An influx of opera directors from theatrical backgrounds has resulted in rehearsals of heightened emphasis on emotional realism in acting. Katie Mitchell recently gave a masterclass with New Chamber Opera in Oxford on arias she described as ‘beautiful musically’ and ‘catastrophic dramatically’. Addressing her theatre background, Mitchell stressed the need to approach drama differently on the opera stage. She infused the masterclass with Stanislavskian techniques, questioning the singers’ intentions and unpacking the histories and personalities of different characters without advocating that the singers should indeed ‘experience’ the roles whilst performing. I agree with Mitchell. Emotional authenticity is key but it needs a customised definition when applied to opera performance, like an authentic expression created through skilled singing technique and emotional research in rehearsal and conservatoire training.

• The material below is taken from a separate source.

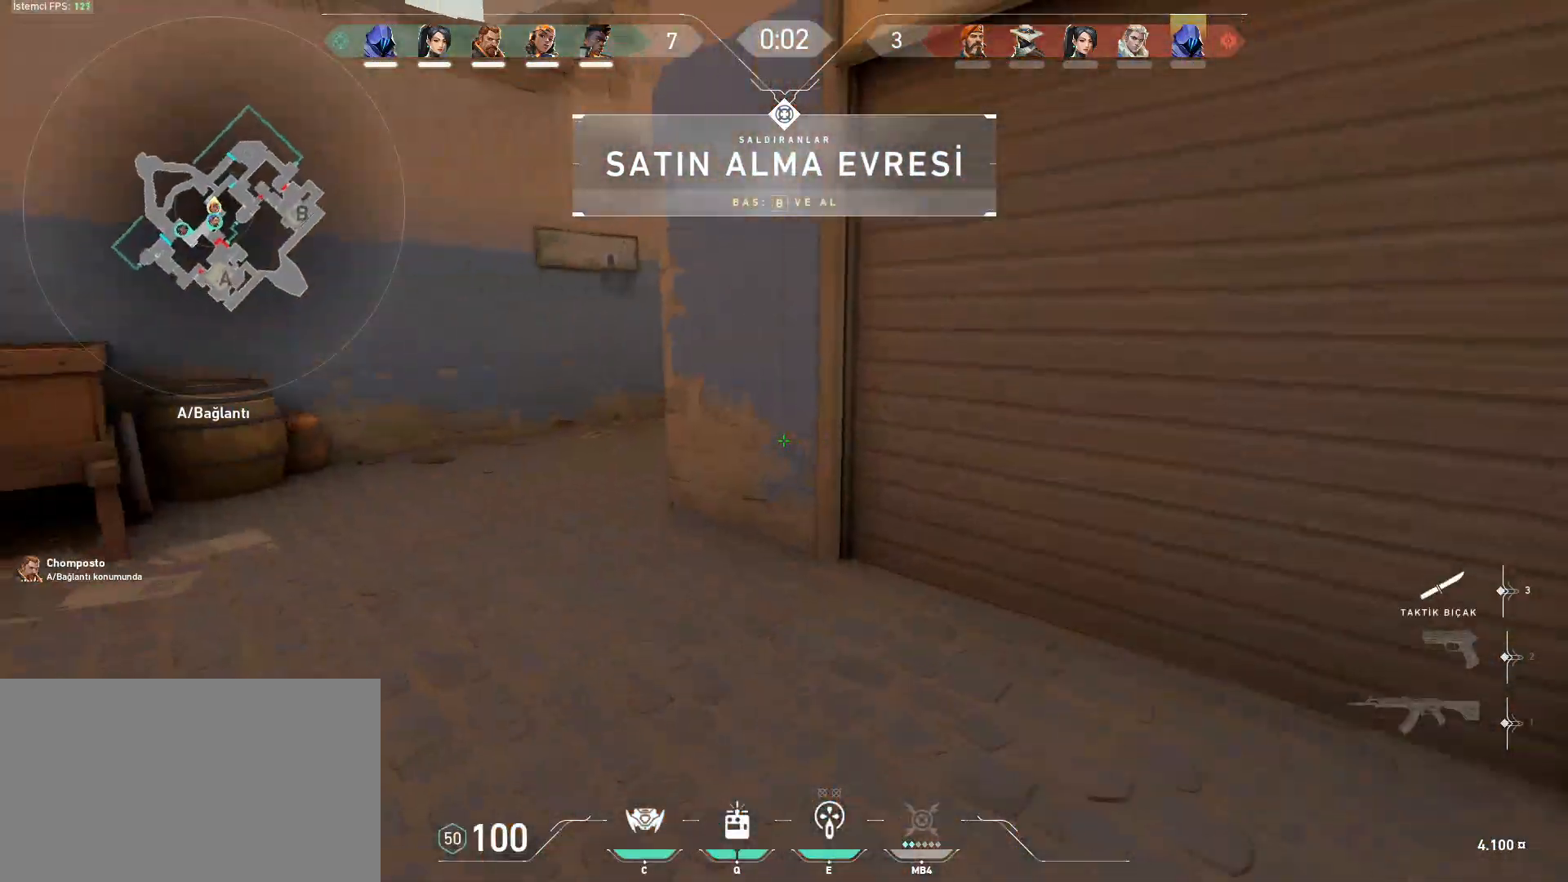
{"keys": ["w"], "mouse": [], "events": [[34, "3", "up"], [134, "a", "up"], [267, "f", "down"], [367, "f", "up"]]}
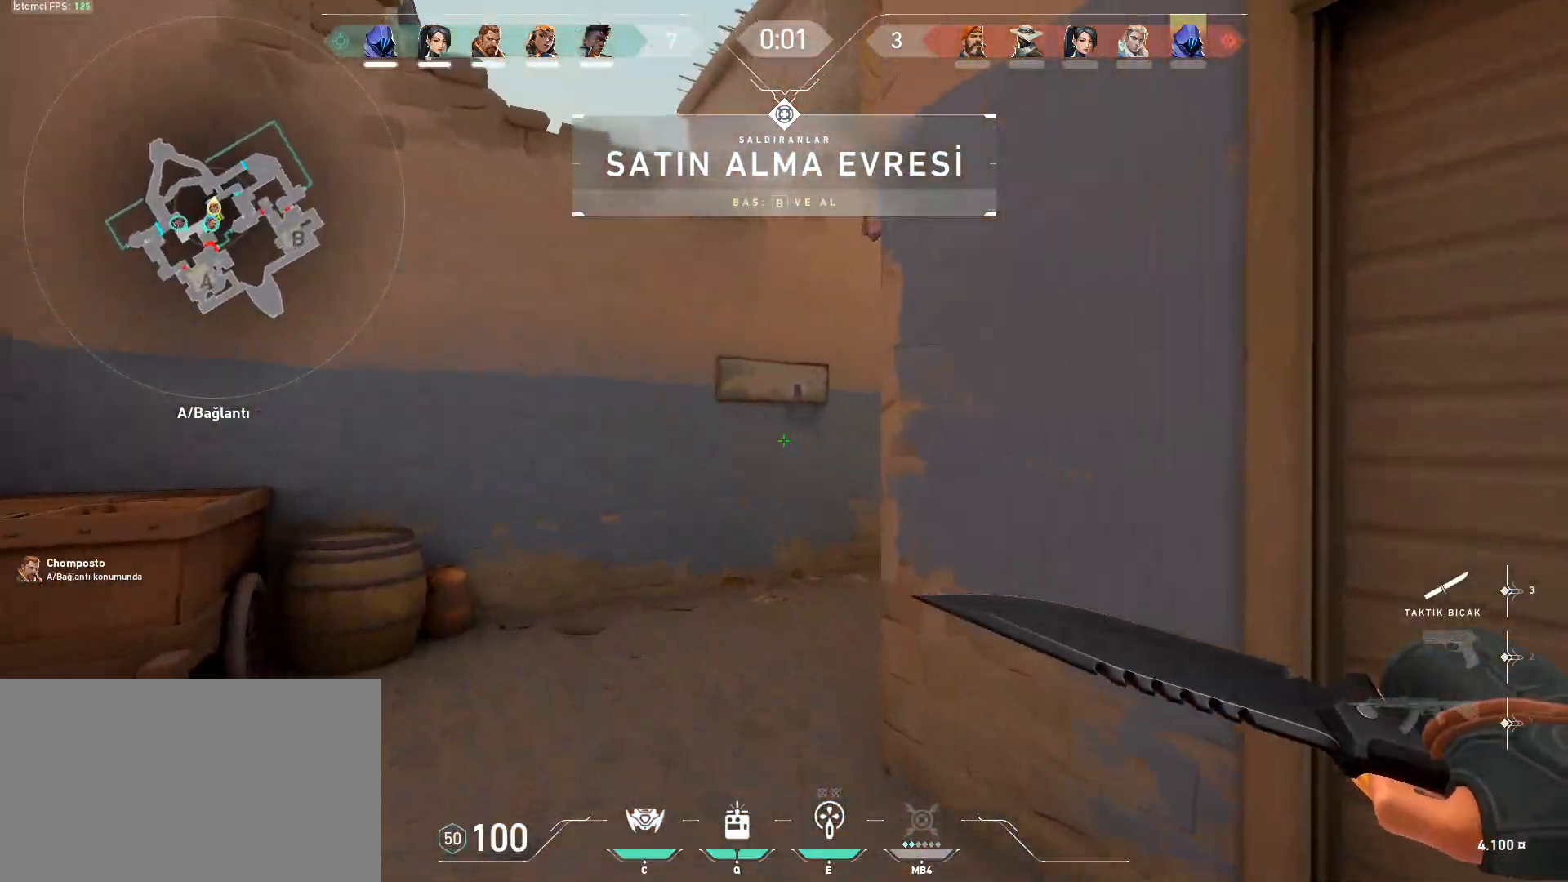
{"keys": ["d", "space"], "mouse": [], "events": [[50, "a", "down"], [100, "a", "up"], [467, "d", "down"], [467, "space", "down"], [467, "w", "up"]]}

The potential surfacing of amplification technology in opera houses, already discreetly emerging, might dramatically change the emotional experience of opera singers on stage. Imagine the extreme close-up screens and mics you’d expect at a Beyoncé concert in the opera house? Audiences no longer faraway, singers less concerned with technical proficiency in order to be heard… Perhaps a discussion for a different day.
Indyana Schneider is an Australian, math-loving, karate-kicking opera singer, with a passion for performance and knowledge-acquisition. She read Music at Magdalen College, University of Oxford, and is currently working as the Development Manager for OperaUpClose.